Funding for the arts sector has been a hot topic for a while now, and another sector that's been struggling to maintain funding is tertiary education.
Combining the two, a lot of people are worried our tertiary music schools are under threat.
In the past decade, music schools at the universities of Auckland, Waikato and Otago have gone through significant restructuring, and there are fears Massey and Victoria University may be next.
Dr Dugal McKinnon is the Deputy Director of the New Zealand School of Music, and he's authored a piece for The Conversation on this very topic titled 'NZ music schools under threat: we need a better measure of their worth than money'.
In The Conversation article he says: "The social and economic benefits of music are well established, and were substantiated in the key findings of the Ministry of Culture and Heritage’s 2022 Valuing the Arts report.
"The rewards are both social and individual.
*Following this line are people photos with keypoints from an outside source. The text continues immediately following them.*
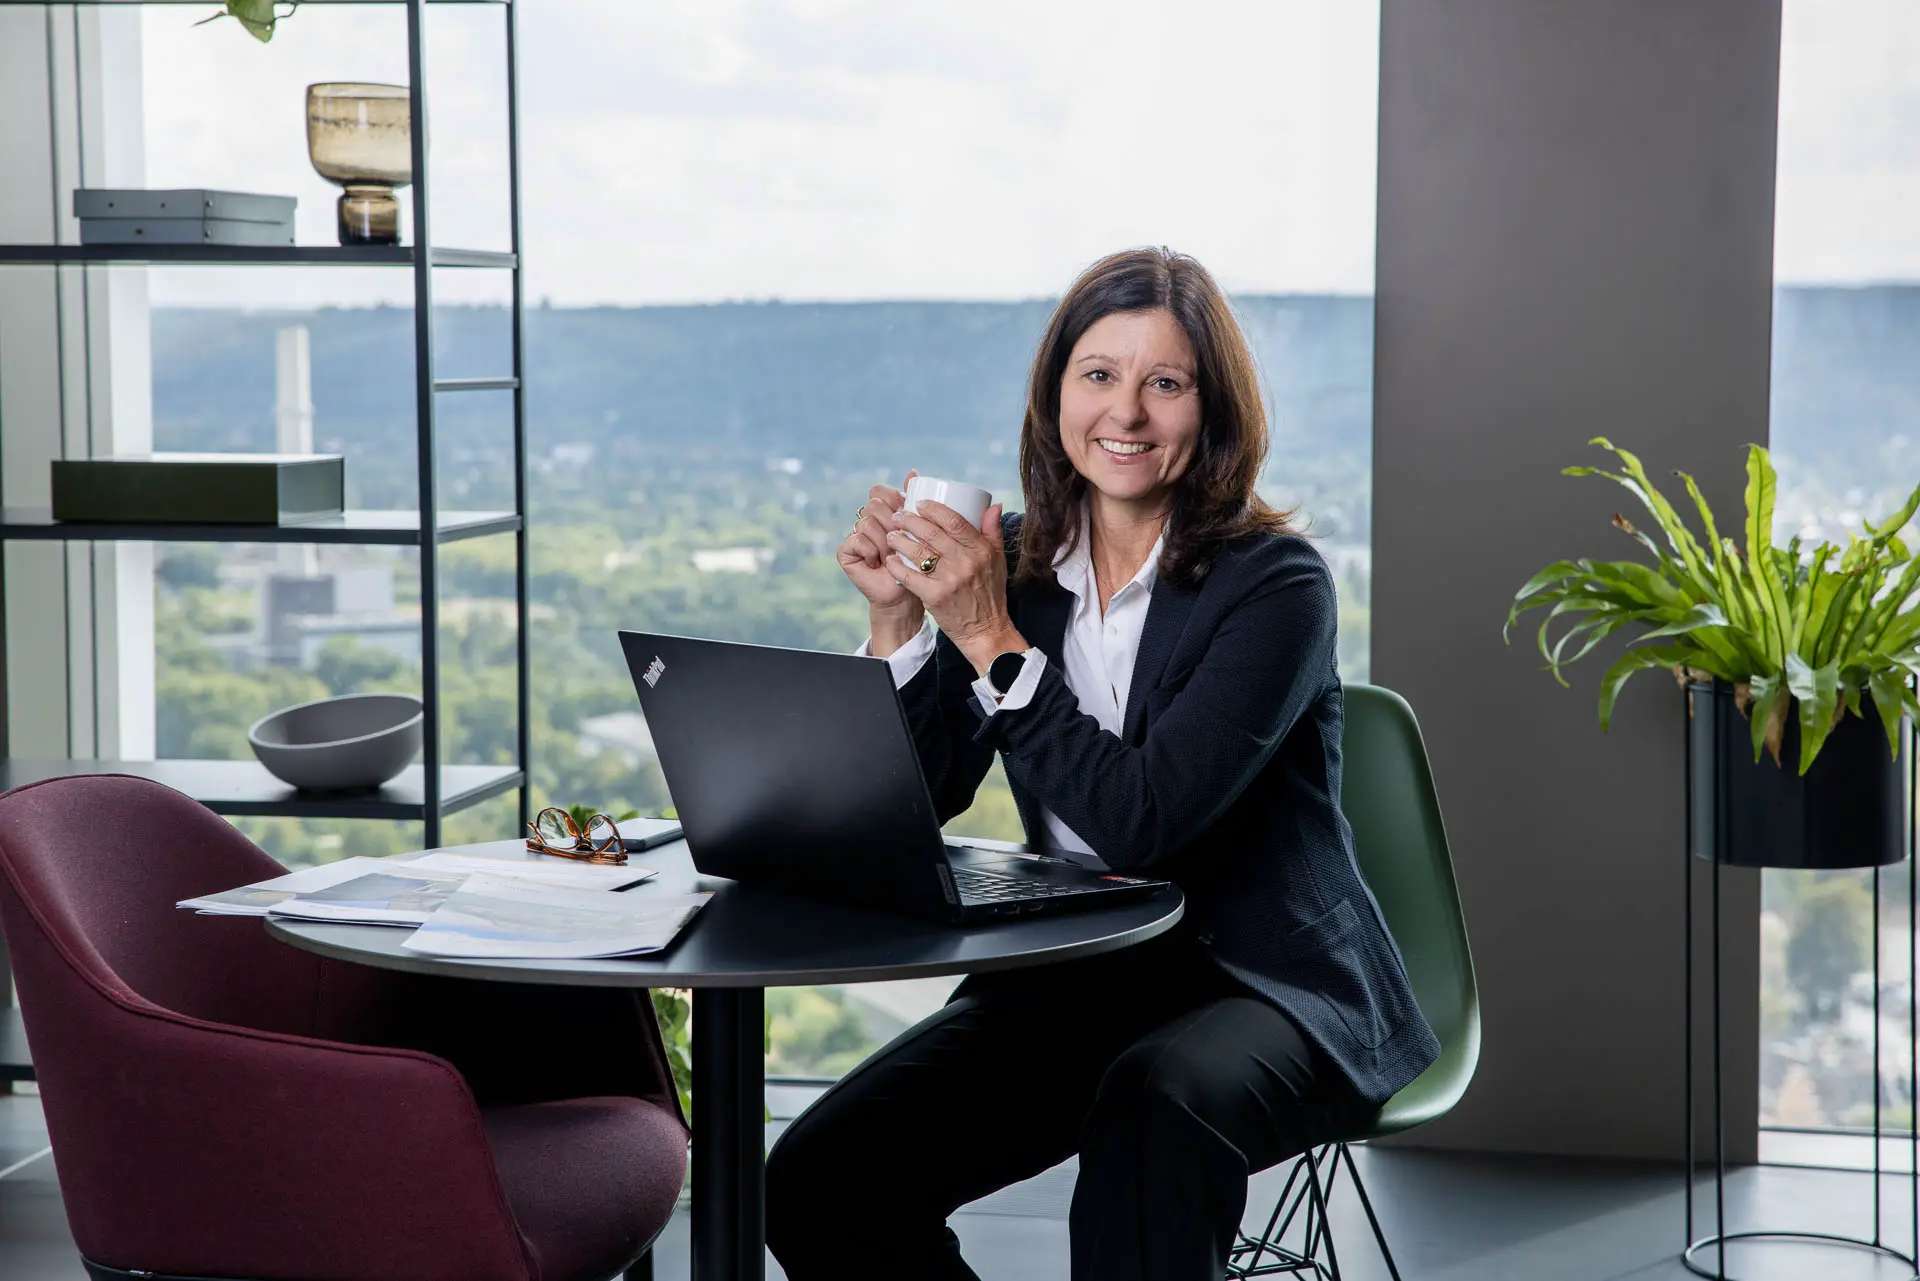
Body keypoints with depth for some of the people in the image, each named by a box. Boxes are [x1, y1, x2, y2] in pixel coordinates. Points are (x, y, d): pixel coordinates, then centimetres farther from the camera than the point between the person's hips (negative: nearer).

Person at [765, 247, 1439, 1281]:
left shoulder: (1276, 584, -11)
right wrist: (898, 616, -9)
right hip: (1070, 980, 5)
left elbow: (1144, 819, -22)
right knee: (815, 1182, -14)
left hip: (1269, 988, -5)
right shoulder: (1015, 560, 5)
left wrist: (992, 638, -22)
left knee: (1154, 1103, -40)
Educators, psychologists and employers are well aware of music’s cognitive, intellectual and behavioural benefits – including how group music making develops teamwork, empathy and grit, all components of resilience....
"Cuts to the New Zealand School of Music, and other similar programmes across the country, will have broad repercussions, diminishing the depth and breadth of music education. The creative industries will be starved of young talent (echoing labour shortages in other sectors).
"Theatre faces the same destructive spiral. In a larger society, some damage might be absorbed. In a country of five million it becomes palpable."